Mark Kauw

Interview with Mark Kauw

Name, position and organisation

My name is Mark Kauw and I have been working as a Sustainability project manager at Utrecht University’s Sustainability program for two years now. I originally studied geography and spent the first couple of years working in spatial planning. Sustainability is a theme I am increasingly concerned with. For example, I am vegetarian and no longer travel by plane. A few years ago, I decided that I would also like to dedicate my work to sustainability. At that time, I started working for ‘the hidden impact’ project. This is a book and a movement in which we also provide training, lectures and workshops. The project is about the concept that our collective behaviour has much more of an impact on the planet than we think. People do think about the extra CO2 emissions caused by driving, for example, but not so much about the impact of the production of the car. Or if you eat a piece of meat, most people don’t think about deforestation and the water use in the Amazon. The fact that you can make a big impact on the environment with relatively small decisions is a train of thought that I still apply in my current job at the Sustainability program.

The Sustainability program was set up a few years ago to help make Utrecht University more sustainable. As a project manager, I get to carry out projects that contribute to this. Education, research and operational management are the two areas involved. So how do you connect them? We want to ensure that the Utrecht University as a whole contributes to sustainable transitions.

What does Utrecht Science Park mean to you?

Utrecht Science Park plays an important role in Utrecht University’s sustainability goals. The Sustainability program regards the area as a living lab. Utrecht University occupies a unique position: it is a public and independent institution that owns a total of 300 hectares of land. This creates opportunities and a kind of moral obligation to implement the sustainability transitions in your own area first: ‘practise what you teach’.

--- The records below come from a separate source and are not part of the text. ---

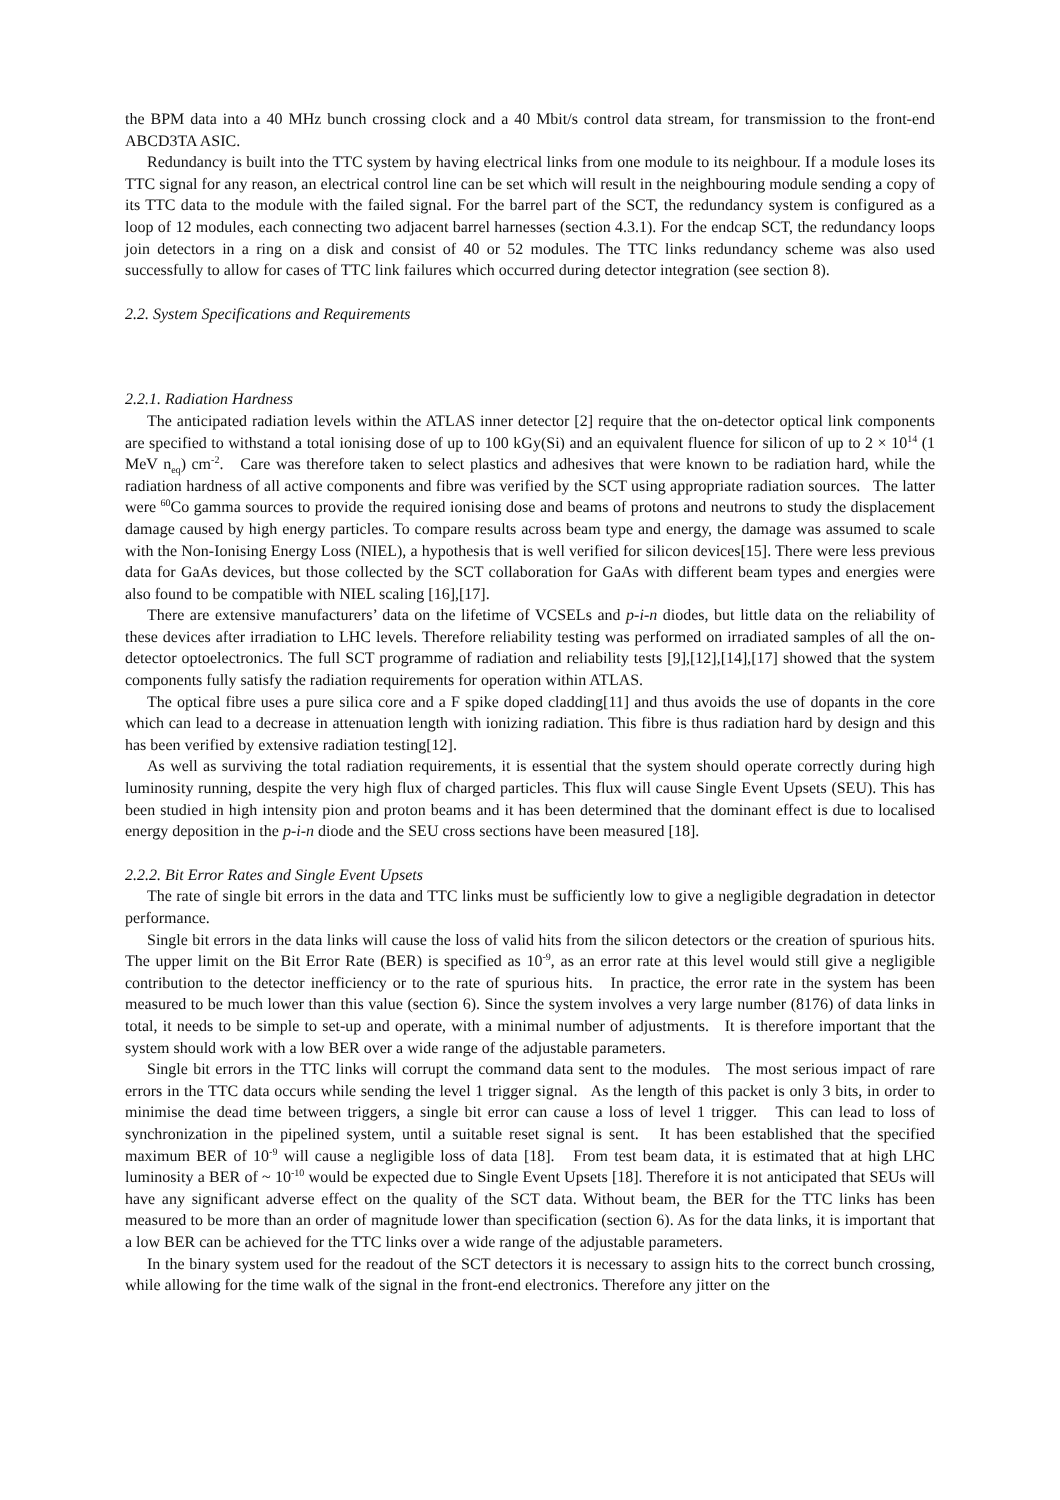the BPM data into a 40 MHz bunch crossing clock and a 40 Mbit/s control data stream, for transmission to the front-end ABCD3TA ASIC.
Redundancy is built into the TTC system by having electrical links from one module to its neighbour. If a module loses its TTC signal for any reason, an electrical control line can be set which will result in the neighbouring module sending a copy of its TTC data to the module with the failed signal. For the barrel part of the SCT, the redundancy system is configured as a loop of 12 modules, each connecting two adjacent barrel harnesses (section 4.3.1). For the endcap SCT, the redundancy loops join detectors in a ring on a disk and consist of 40 or 52 modules. The TTC links redundancy scheme was also used successfully to allow for cases of TTC link failures which occurred during detector integration (see section 8).
2.2. System Specifications and Requirements
2.2.1. Radiation Hardness
The anticipated radiation levels within the ATLAS inner detector [2] require that the on-detector optical link components are specified to withstand a total ionising dose of up to 100 kGy(Si) and an equivalent fluence for silicon of up to 2 × 10<sup>14</sup> (1 MeV n<sub>eq</sub>) cm<sup>-2</sup>. Care was therefore taken to select plastics and adhesives that were known to be radiation hard, while the radiation hardness of all active components and fibre was verified by the SCT using appropriate radiation sources. The latter were <sup>60</sup>Co gamma sources to provide the required ionising dose and beams of protons and neutrons to study the displacement damage caused by high energy particles. To compare results across beam type and energy, the damage was assumed to scale with the Non-Ionising Energy Loss (NIEL), a hypothesis that is well verified for silicon devices[15]. There were less previous data for GaAs devices, but those collected by the SCT collaboration for GaAs with different beam types and energies were also found to be compatible with NIEL scaling [16],[17].
There are extensive manufacturers’ data on the lifetime of VCSELs and p-i-n diodes, but little data on the reliability of these devices after irradiation to LHC levels. Therefore reliability testing was performed on irradiated samples of all the on-detector optoelectronics. The full SCT programme of radiation and reliability tests [9],[12],[14],[17] showed that the system components fully satisfy the radiation requirements for operation within ATLAS.
The optical fibre uses a pure silica core and a F spike doped cladding[11] and thus avoids the use of dopants in the core which can lead to a decrease in attenuation length with ionizing radiation. This fibre is thus radiation hard by design and this has been verified by extensive radiation testing[12].
As well as surviving the total radiation requirements, it is essential that the system should operate correctly during high luminosity running, despite the very high flux of charged particles. This flux will cause Single Event Upsets (SEU). This has been studied in high intensity pion and proton beams and it has been determined that the dominant effect is due to localised energy deposition in the p-i-n diode and the SEU cross sections have been measured [18].
2.2.2. Bit Error Rates and Single Event Upsets
The rate of single bit errors in the data and TTC links must be sufficiently low to give a negligible degradation in detector performance.
Single bit errors in the data links will cause the loss of valid hits from the silicon detectors or the creation of spurious hits. The upper limit on the Bit Error Rate (BER) is specified as 10<sup>-9</sup>, as an error rate at this level would still give a negligible contribution to the detector inefficiency or to the rate of spurious hits. In practice, the error rate in the system has been measured to be much lower than this value (section 6). Since the system involves a very large number (8176) of data links in total, it needs to be simple to set-up and operate, with a minimal number of adjustments. It is therefore important that the system should work with a low BER over a wide range of the adjustable parameters.
Single bit errors in the TTC links will corrupt the command data sent to the modules. The most serious impact of rare errors in the TTC data occurs while sending the level 1 trigger signal. As the length of this packet is only 3 bits, in order to minimise the dead time between triggers, a single bit error can cause a loss of level 1 trigger. This can lead to loss of synchronization in the pipelined system, until a suitable reset signal is sent. It has been established that the specified maximum BER of 10<sup>-9</sup> will cause a negligible loss of data [18]. From test beam data, it is estimated that at high LHC luminosity a BER of ~ 10<sup>-10</sup> would be expected due to Single Event Upsets [18]. Therefore it is not anticipated that SEUs will have any significant adverse effect on the quality of the SCT data. Without beam, the BER for the TTC links has been measured to be more than an order of magnitude lower than specification (section 6). As for the data links, it is important that a low BER can be achieved for the TTC links over a wide range of the adjustable parameters.
In the binary system used for the readout of the SCT detectors it is necessary to assign hits to the correct bunch crossing, while allowing for the time walk of the signal in the front-end electronics. Therefore any jitter on the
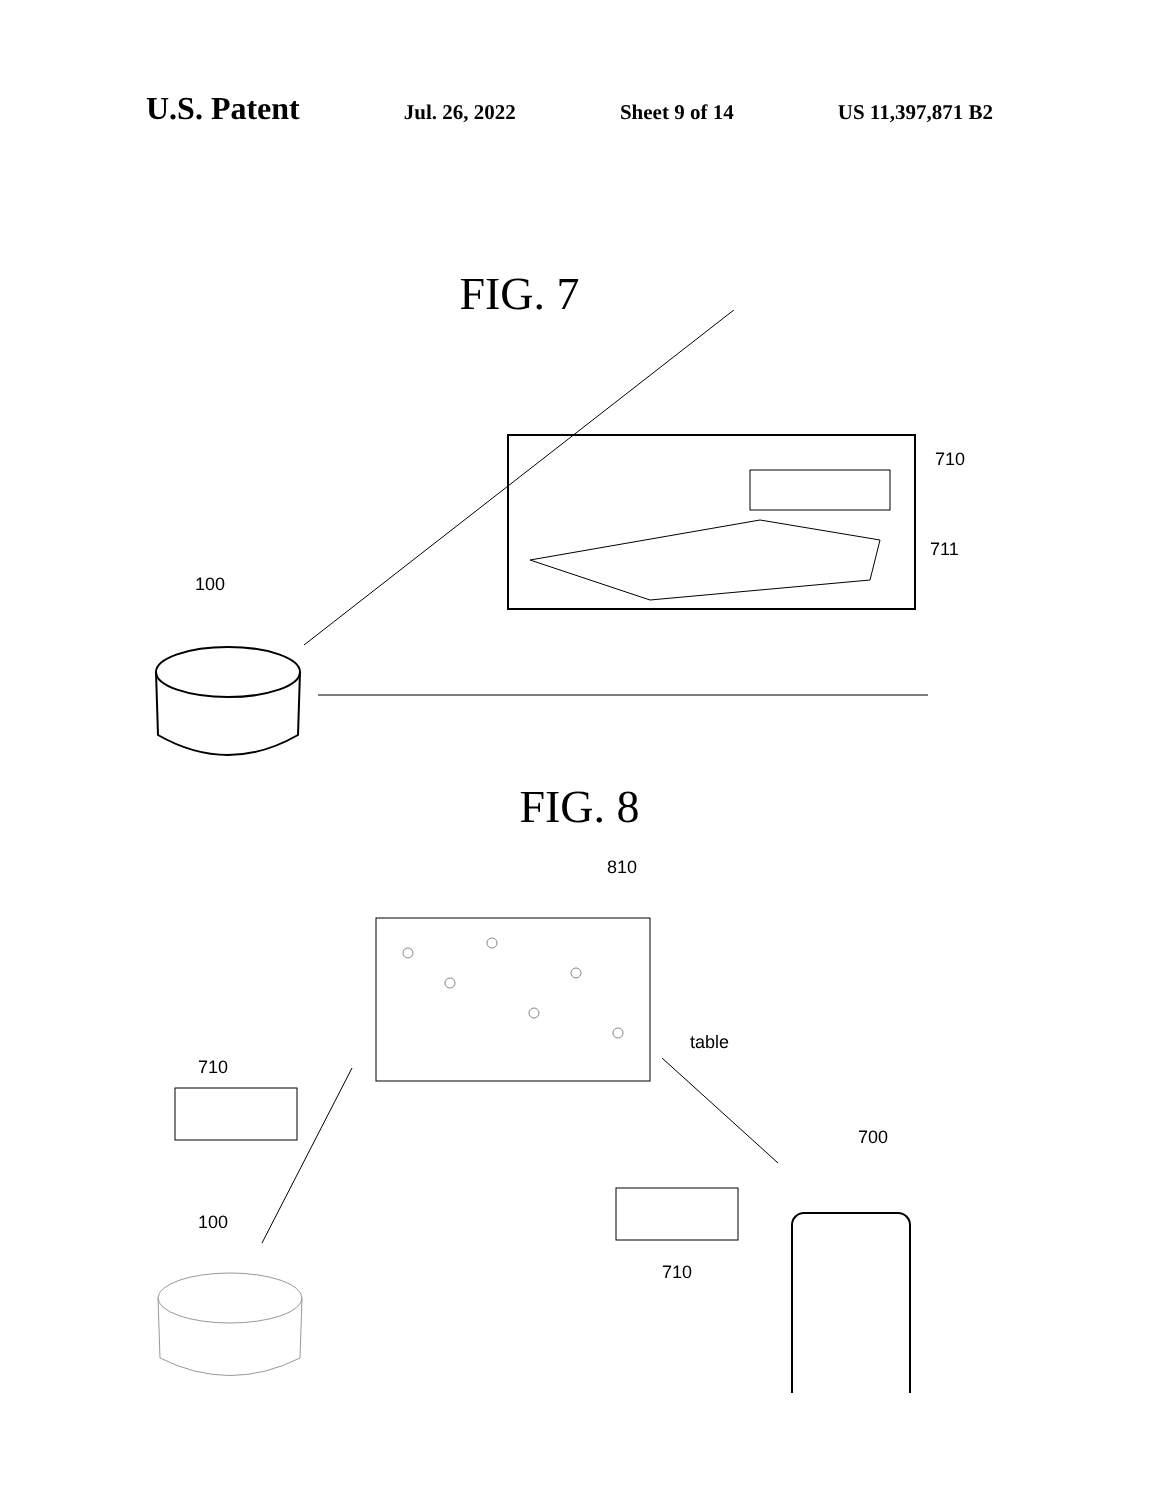U.S. Patent
Jul. 26, 2022 Sheet 9 of 14 US 11,397,871 B2
FIG. 7
100
710
711
FIG. 8
810
710
table
700
710
100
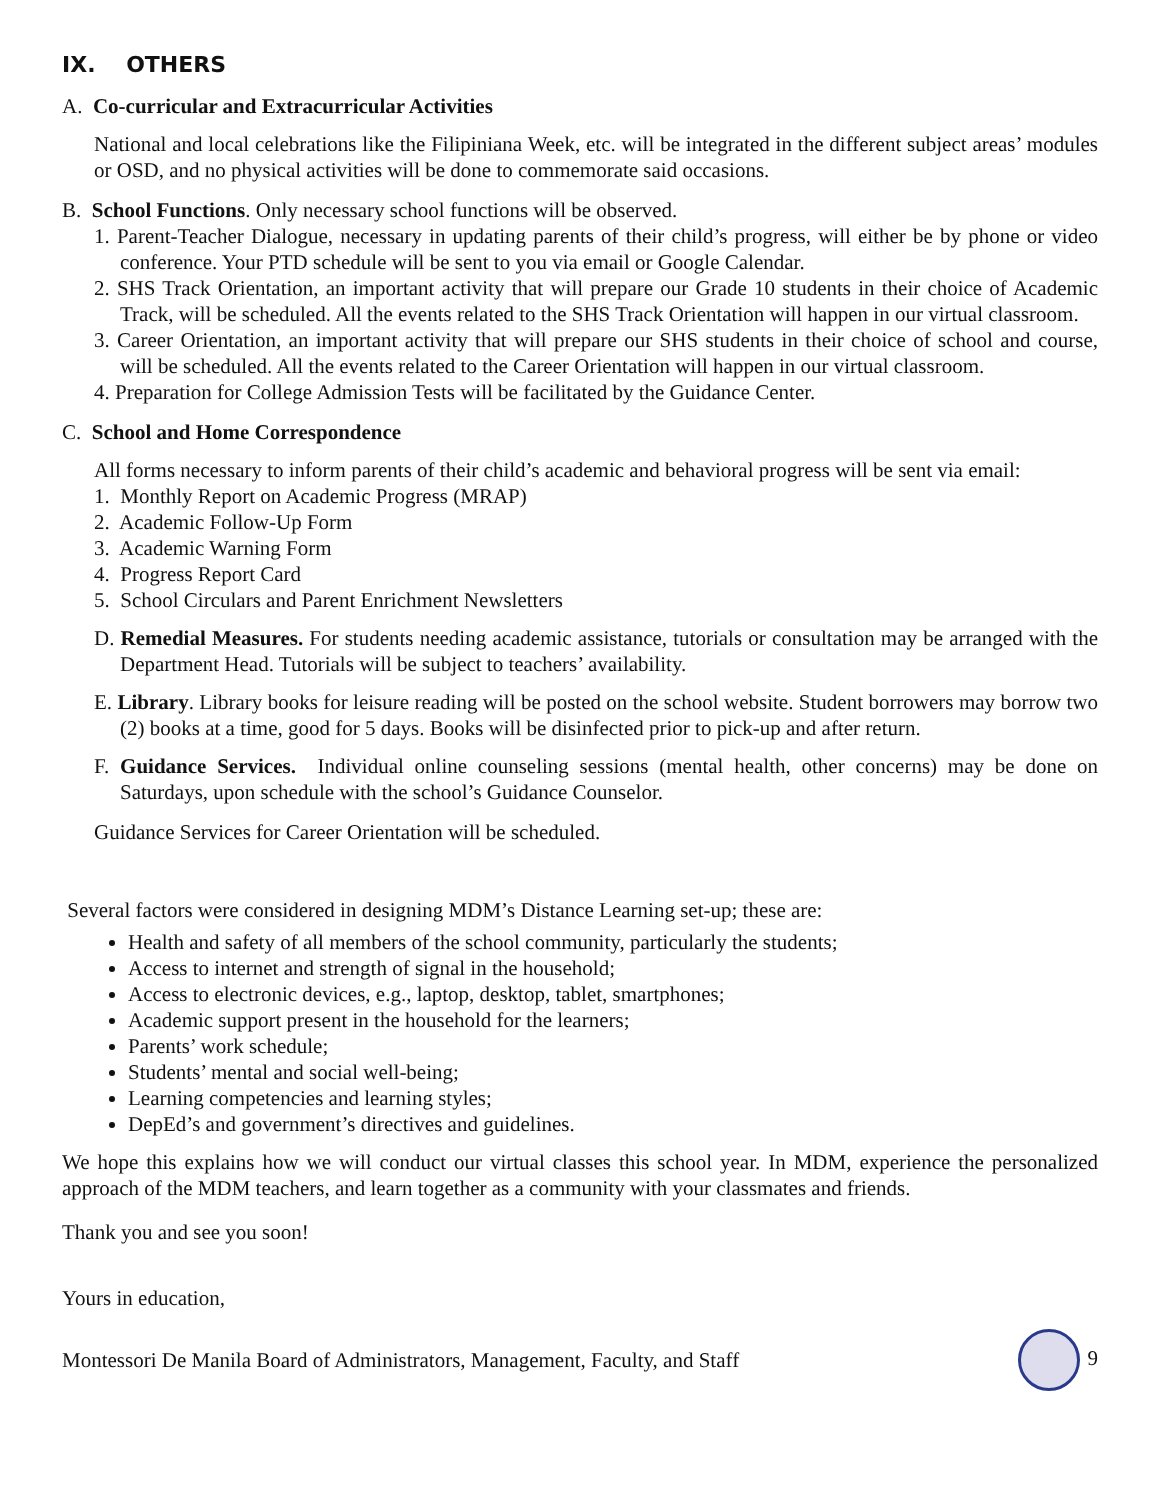IX. OTHERS
A. Co-curricular and Extracurricular Activities
National and local celebrations like the Filipiniana Week, etc. will be integrated in the different subject areas’ modules or OSD, and no physical activities will be done to commemorate said occasions.
B. School Functions. Only necessary school functions will be observed.
1. Parent-Teacher Dialogue, necessary in updating parents of their child’s progress, will either be by phone or video conference. Your PTD schedule will be sent to you via email or Google Calendar.
2. SHS Track Orientation, an important activity that will prepare our Grade 10 students in their choice of Academic Track, will be scheduled. All the events related to the SHS Track Orientation will happen in our virtual classroom.
3. Career Orientation, an important activity that will prepare our SHS students in their choice of school and course, will be scheduled. All the events related to the Career Orientation will happen in our virtual classroom.
4. Preparation for College Admission Tests will be facilitated by the Guidance Center.
C. School and Home Correspondence
All forms necessary to inform parents of their child’s academic and behavioral progress will be sent via email:
1. Monthly Report on Academic Progress (MRAP)
2. Academic Follow-Up Form
3. Academic Warning Form
4. Progress Report Card
5. School Circulars and Parent Enrichment Newsletters
D. Remedial Measures. For students needing academic assistance, tutorials or consultation may be arranged with the Department Head. Tutorials will be subject to teachers’ availability.
E. Library. Library books for leisure reading will be posted on the school website. Student borrowers may borrow two (2) books at a time, good for 5 days. Books will be disinfected prior to pick-up and after return.
F. Guidance Services. Individual online counseling sessions (mental health, other concerns) may be done on Saturdays, upon schedule with the school’s Guidance Counselor.
Guidance Services for Career Orientation will be scheduled.
Several factors were considered in designing MDM’s Distance Learning set-up; these are:
Health and safety of all members of the school community, particularly the students;
Access to internet and strength of signal in the household;
Access to electronic devices, e.g., laptop, desktop, tablet, smartphones;
Academic support present in the household for the learners;
Parents’ work schedule;
Students’ mental and social well-being;
Learning competencies and learning styles;
DepEd’s and government’s directives and guidelines.
We hope this explains how we will conduct our virtual classes this school year. In MDM, experience the personalized approach of the MDM teachers, and learn together as a community with your classmates and friends.
Thank you and see you soon!
Yours in education,
Montessori De Manila Board of Administrators, Management, Faculty, and Staff
9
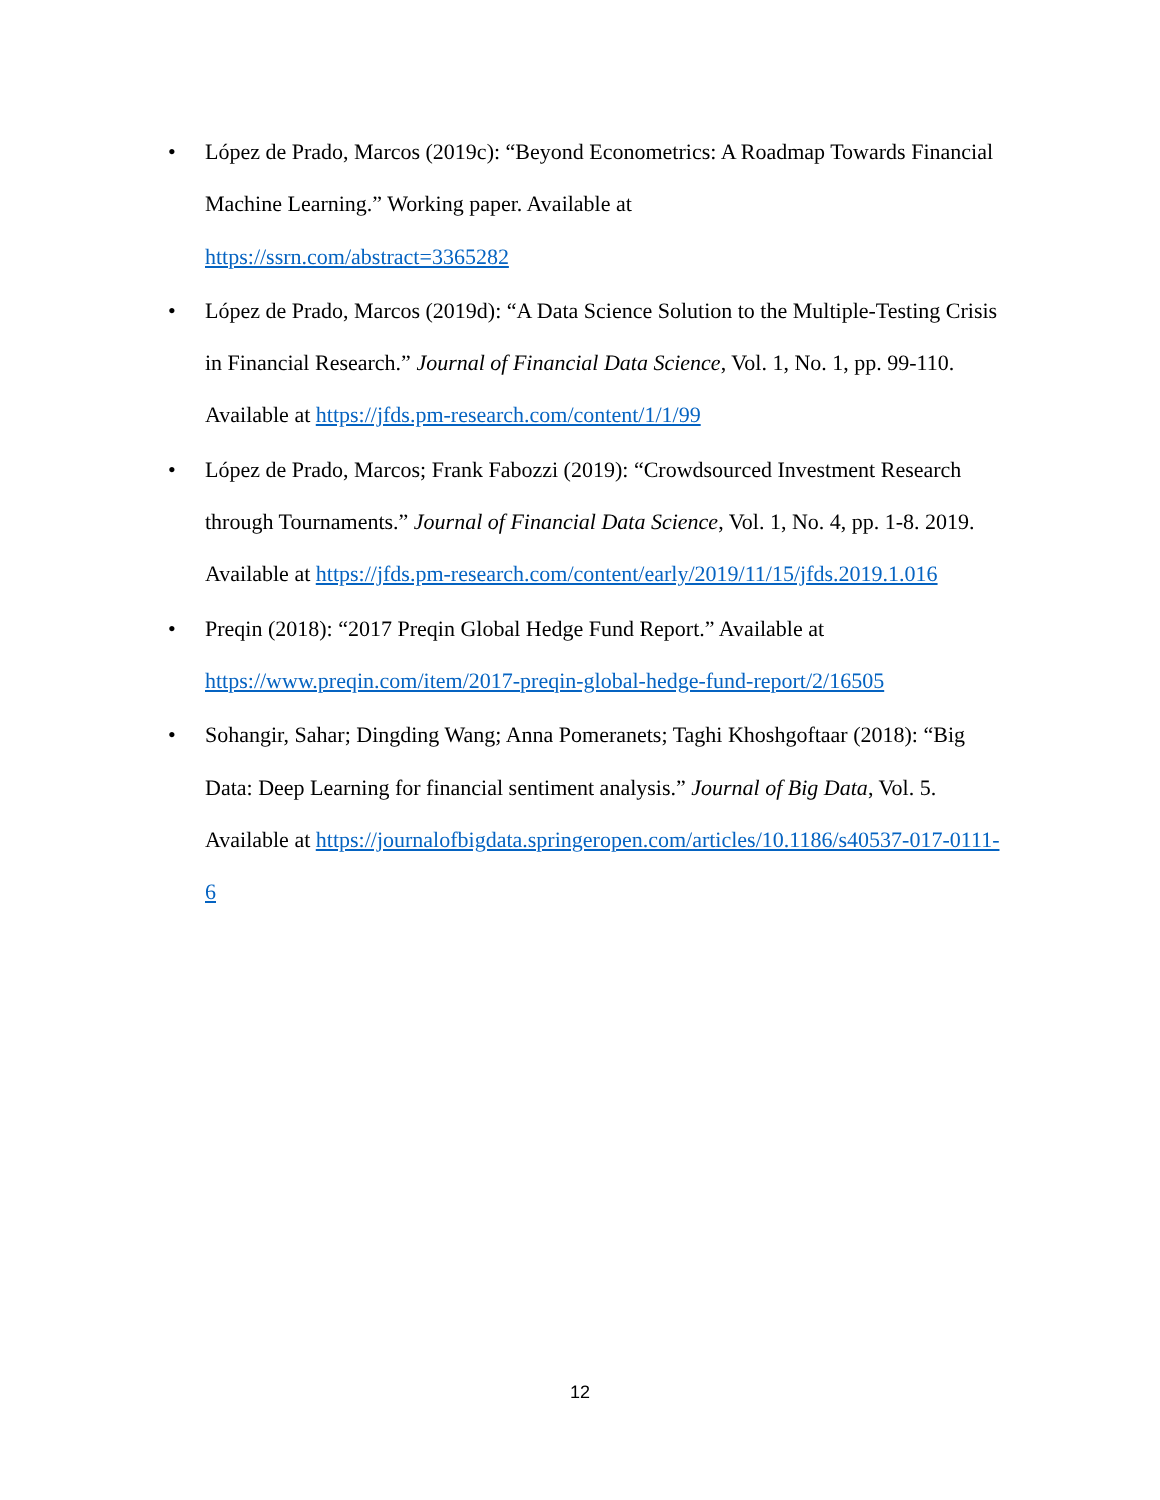• López de Prado, Marcos (2019c): “Beyond Econometrics: A Roadmap Towards Financial Machine Learning.” Working paper. Available at
https://ssrn.com/abstract=3365282
• López de Prado, Marcos (2019d): “A Data Science Solution to the Multiple-Testing Crisis in Financial Research.” Journal of Financial Data Science, Vol. 1, No. 1, pp. 99-110. Available at https://jfds.pm-research.com/content/1/1/99
• López de Prado, Marcos; Frank Fabozzi (2019): “Crowdsourced Investment Research through Tournaments.” Journal of Financial Data Science, Vol. 1, No. 4, pp. 1-8. 2019. Available at https://jfds.pm-research.com/content/early/2019/11/15/jfds.2019.1.016
• Preqin (2018): “2017 Preqin Global Hedge Fund Report.” Available at
https://www.preqin.com/item/2017-preqin-global-hedge-fund-report/2/16505
• Sohangir, Sahar; Dingding Wang; Anna Pomeranets; Taghi Khoshgoftaar (2018): “Big Data: Deep Learning for financial sentiment analysis.” Journal of Big Data, Vol. 5. Available at https://journalofbigdata.springeropen.com/articles/10.1186/s40537-017-0111-6
12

At the university, there is a great deal of teaching and research related to biodiversity, climate change and health. All these themes are also Sustainable Development Goals. Utrecht Science Park gives us the opportunity to test things and carry out experiments on a small scale, but in real life. So this is what we mean by a living lab: we invite our own students and researchers to use the area as a testing ground. If certain experiments succeed on a small scale, you can scale them up afterwards. You can also invite partners in the area and people from the city or region to participate and experience on a small scale what a sustainable world might look like in the future.

One example is Wilfried van Sark, a professor who specialises in solar panels, among other things. He has a number of test sites on roofs at Utrecht University, where he conducts research with students into the performance of solar panels and the effects of weather. The results of the research are then integrated directly into the solar panel system.

Mark Kauw

Utrecht Science Park gives us the opportunity to test things and carry out experiments on a small scale, but in real life.

What is the impact of Utrecht Science Park on society? And what is your role in this?

Ultimately, as a university, you want to be able to implement the results of the various studies in everyday life, in mainstream society. This is the social impact you can have with the living lab as Utrecht University and Utrecht Science Park. For instance, Wilfried van Sark is also involved in projects at the Utrecht Sustainability Institute (USI). For example, a flat in Overvecht has now been renovated with the support of USI and made energy-neutral with solar panels on the roof. So this is the next step in the living lab project. You can start small, with just students and researchers. The next step is to bring in social partners. Then you can scale it up still further.

In my opinion, universities in general have an important contribution to make in the transition to a sustainable society. I regard myself as a small cog in the system. Ultimately, it’s about what the university does as a whole. However, at the Sustainability programme, we want to encourage and accelerate the process.

What is your personal dream with regard to your role? What would you like to achieve in the next five or ten years?

I have no concrete idea where I see myself in five or ten years. What currently drives me is the fact that through my work I can contribute to the transition to a sustainable world. Hopefully, this will still motivate me five or ten years from now. I don’t yet know what form this will take.

With regard to the Sustainability program and Utrecht University, I hope that by 2030 we will have been able to put the living lab concept into practice even more. And that we can connect science to education and business in all kinds of ways. I hope Utrecht University will play an exemplary role in this light. So that if people want to know something about the combination of solar panels and biodiversity, for example, they can come and see our test site. I also hope that Utrecht University’s 5000 graduates will go out into the world with enough knowledge to become sustainable leaders. That they will determine the new course of large companies and launch new start-ups that will help to create a sustainable world. I really believe that this is by far the biggest impact we can have: for our students to help shape a new sustainable world.